List the lines from the first one through the line with "onitoradas, visando evitar erros, desperdício", including that line, as a numbered list, and leave out any blank lines.

▶ **Data shown**
____
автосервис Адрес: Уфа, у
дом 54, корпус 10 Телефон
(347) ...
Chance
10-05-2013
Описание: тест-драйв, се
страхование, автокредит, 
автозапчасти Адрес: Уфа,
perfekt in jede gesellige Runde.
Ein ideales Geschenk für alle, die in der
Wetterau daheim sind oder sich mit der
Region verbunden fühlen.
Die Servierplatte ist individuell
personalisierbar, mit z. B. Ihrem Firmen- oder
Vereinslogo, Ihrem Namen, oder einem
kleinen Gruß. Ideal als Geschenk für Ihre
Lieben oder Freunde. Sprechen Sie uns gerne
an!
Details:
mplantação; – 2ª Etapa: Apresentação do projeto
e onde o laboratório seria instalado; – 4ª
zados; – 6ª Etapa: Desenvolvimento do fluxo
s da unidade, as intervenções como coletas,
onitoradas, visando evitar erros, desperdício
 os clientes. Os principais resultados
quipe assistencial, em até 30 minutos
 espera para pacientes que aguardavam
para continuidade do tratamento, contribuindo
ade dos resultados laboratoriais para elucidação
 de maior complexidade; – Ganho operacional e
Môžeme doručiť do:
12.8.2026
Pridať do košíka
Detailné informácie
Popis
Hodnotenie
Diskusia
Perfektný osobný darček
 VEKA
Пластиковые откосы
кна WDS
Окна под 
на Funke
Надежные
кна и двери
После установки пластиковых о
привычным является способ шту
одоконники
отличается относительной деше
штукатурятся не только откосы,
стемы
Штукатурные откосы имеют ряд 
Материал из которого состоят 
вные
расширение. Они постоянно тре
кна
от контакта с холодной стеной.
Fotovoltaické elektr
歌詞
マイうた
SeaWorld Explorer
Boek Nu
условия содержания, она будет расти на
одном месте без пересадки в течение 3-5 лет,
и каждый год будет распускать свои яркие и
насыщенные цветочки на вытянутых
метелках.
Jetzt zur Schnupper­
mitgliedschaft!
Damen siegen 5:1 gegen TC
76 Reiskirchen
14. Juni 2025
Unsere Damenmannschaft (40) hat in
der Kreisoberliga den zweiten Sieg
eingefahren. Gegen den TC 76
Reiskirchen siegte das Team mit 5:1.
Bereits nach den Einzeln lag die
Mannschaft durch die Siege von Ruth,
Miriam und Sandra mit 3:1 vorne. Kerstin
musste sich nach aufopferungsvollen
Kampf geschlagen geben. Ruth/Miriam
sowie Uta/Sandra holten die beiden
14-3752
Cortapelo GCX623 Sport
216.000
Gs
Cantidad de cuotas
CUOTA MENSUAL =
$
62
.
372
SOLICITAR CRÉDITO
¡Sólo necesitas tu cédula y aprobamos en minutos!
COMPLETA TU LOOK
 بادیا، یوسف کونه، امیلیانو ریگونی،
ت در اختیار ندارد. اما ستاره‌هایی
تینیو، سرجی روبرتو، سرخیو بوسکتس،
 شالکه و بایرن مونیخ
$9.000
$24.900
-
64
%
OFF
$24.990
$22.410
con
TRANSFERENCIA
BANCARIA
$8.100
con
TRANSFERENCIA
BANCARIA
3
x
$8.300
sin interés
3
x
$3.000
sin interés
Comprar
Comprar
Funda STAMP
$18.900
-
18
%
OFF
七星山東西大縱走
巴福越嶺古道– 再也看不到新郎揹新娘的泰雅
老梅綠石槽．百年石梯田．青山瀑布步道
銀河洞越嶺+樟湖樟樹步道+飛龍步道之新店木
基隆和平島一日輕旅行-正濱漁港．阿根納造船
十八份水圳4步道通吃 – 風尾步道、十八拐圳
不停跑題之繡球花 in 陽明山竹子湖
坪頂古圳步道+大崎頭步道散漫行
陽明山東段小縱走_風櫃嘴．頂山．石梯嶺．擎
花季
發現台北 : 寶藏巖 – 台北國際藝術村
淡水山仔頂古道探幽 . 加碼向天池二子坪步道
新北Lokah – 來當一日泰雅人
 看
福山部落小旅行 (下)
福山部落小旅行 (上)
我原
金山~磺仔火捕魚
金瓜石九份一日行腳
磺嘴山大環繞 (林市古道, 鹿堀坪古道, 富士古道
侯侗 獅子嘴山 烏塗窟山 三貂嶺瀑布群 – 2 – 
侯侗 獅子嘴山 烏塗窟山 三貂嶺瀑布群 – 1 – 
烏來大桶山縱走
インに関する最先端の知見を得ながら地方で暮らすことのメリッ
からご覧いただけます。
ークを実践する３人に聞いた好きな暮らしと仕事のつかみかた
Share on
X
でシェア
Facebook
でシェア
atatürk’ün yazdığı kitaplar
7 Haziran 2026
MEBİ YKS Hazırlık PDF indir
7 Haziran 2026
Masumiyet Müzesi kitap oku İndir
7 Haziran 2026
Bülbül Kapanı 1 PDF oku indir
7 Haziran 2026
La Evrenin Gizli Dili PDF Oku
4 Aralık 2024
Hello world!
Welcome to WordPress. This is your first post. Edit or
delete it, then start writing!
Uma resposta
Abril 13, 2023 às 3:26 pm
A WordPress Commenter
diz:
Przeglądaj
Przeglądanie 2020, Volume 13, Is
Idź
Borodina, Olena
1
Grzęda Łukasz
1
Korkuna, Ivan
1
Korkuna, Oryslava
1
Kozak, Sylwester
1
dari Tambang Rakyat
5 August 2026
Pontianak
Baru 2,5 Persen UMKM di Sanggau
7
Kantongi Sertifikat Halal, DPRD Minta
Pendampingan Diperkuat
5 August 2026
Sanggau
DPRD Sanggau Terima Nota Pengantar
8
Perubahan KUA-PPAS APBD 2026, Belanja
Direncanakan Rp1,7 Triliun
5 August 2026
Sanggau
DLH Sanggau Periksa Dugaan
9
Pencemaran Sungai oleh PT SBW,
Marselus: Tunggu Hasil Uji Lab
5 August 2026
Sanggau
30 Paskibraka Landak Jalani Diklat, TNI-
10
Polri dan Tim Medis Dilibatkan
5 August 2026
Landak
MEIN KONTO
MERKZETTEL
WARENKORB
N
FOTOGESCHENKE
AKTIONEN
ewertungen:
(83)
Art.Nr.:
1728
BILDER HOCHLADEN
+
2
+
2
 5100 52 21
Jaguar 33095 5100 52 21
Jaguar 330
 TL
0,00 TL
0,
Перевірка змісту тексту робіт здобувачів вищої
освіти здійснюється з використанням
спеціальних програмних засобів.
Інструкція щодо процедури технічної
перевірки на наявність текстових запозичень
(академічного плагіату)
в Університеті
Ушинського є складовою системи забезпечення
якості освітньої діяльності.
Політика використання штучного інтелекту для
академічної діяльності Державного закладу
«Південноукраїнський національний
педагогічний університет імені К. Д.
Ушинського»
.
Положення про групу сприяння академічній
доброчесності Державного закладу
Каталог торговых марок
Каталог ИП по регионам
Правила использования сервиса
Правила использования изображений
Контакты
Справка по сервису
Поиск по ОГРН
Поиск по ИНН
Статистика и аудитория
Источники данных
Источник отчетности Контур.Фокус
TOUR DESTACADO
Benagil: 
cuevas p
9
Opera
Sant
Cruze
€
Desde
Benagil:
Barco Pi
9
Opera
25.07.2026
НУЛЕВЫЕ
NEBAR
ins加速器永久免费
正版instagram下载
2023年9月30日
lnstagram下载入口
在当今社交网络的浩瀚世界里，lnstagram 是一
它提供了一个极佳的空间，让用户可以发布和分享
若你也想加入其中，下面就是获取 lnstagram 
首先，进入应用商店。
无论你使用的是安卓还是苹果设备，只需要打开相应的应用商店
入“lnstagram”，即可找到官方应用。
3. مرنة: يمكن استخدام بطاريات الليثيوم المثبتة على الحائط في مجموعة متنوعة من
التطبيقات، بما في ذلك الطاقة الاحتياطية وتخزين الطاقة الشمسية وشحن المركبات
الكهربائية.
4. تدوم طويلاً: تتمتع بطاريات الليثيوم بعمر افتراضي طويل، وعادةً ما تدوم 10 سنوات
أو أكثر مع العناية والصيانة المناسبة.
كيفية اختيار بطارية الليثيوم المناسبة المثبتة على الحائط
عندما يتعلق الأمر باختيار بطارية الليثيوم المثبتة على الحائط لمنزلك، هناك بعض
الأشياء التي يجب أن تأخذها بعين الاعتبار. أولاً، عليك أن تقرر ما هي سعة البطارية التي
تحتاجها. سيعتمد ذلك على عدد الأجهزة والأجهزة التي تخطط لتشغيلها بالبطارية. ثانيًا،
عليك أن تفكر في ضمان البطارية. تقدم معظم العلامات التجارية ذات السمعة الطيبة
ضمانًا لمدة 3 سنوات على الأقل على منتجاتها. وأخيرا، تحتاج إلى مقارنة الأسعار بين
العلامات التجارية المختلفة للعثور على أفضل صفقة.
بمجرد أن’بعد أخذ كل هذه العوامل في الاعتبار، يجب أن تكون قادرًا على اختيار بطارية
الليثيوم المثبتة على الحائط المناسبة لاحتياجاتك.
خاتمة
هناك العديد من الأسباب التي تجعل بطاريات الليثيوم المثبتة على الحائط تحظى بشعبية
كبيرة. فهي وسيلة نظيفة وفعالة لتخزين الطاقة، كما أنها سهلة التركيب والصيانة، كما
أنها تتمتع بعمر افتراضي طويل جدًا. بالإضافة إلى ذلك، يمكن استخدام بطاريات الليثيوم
____
▶ **Written reply**
1. автосервис Адрес: Уфа, у
2. дом 54, корпус 10 Телефон
3. (347) ...
4. Chance
5. 10-05-2013
6. Описание: тест-драйв, се
7. страхование, автокредит, 
8. автозапчасти Адрес: Уфа,
9. perfekt in jede gesellige Runde.
10. Ein ideales Geschenk für alle, die in der
11. Wetterau daheim sind oder sich mit der
12. Region verbunden fühlen.
13. Die Servierplatte ist individuell
14. personalisierbar, mit z. B. Ihrem Firmen- oder
15. Vereinslogo, Ihrem Namen, oder einem
16. kleinen Gruß. Ideal als Geschenk für Ihre
17. Lieben oder Freunde. Sprechen Sie uns gerne
18. an!
19. Details:
20. mplantação; – 2ª Etapa: Apresentação do projeto
21. e onde o laboratório seria instalado; – 4ª
22. zados; – 6ª Etapa: Desenvolvimento do fluxo
23. s da unidade, as intervenções como coletas,
24. onitoradas, visando evitar erros, desperdício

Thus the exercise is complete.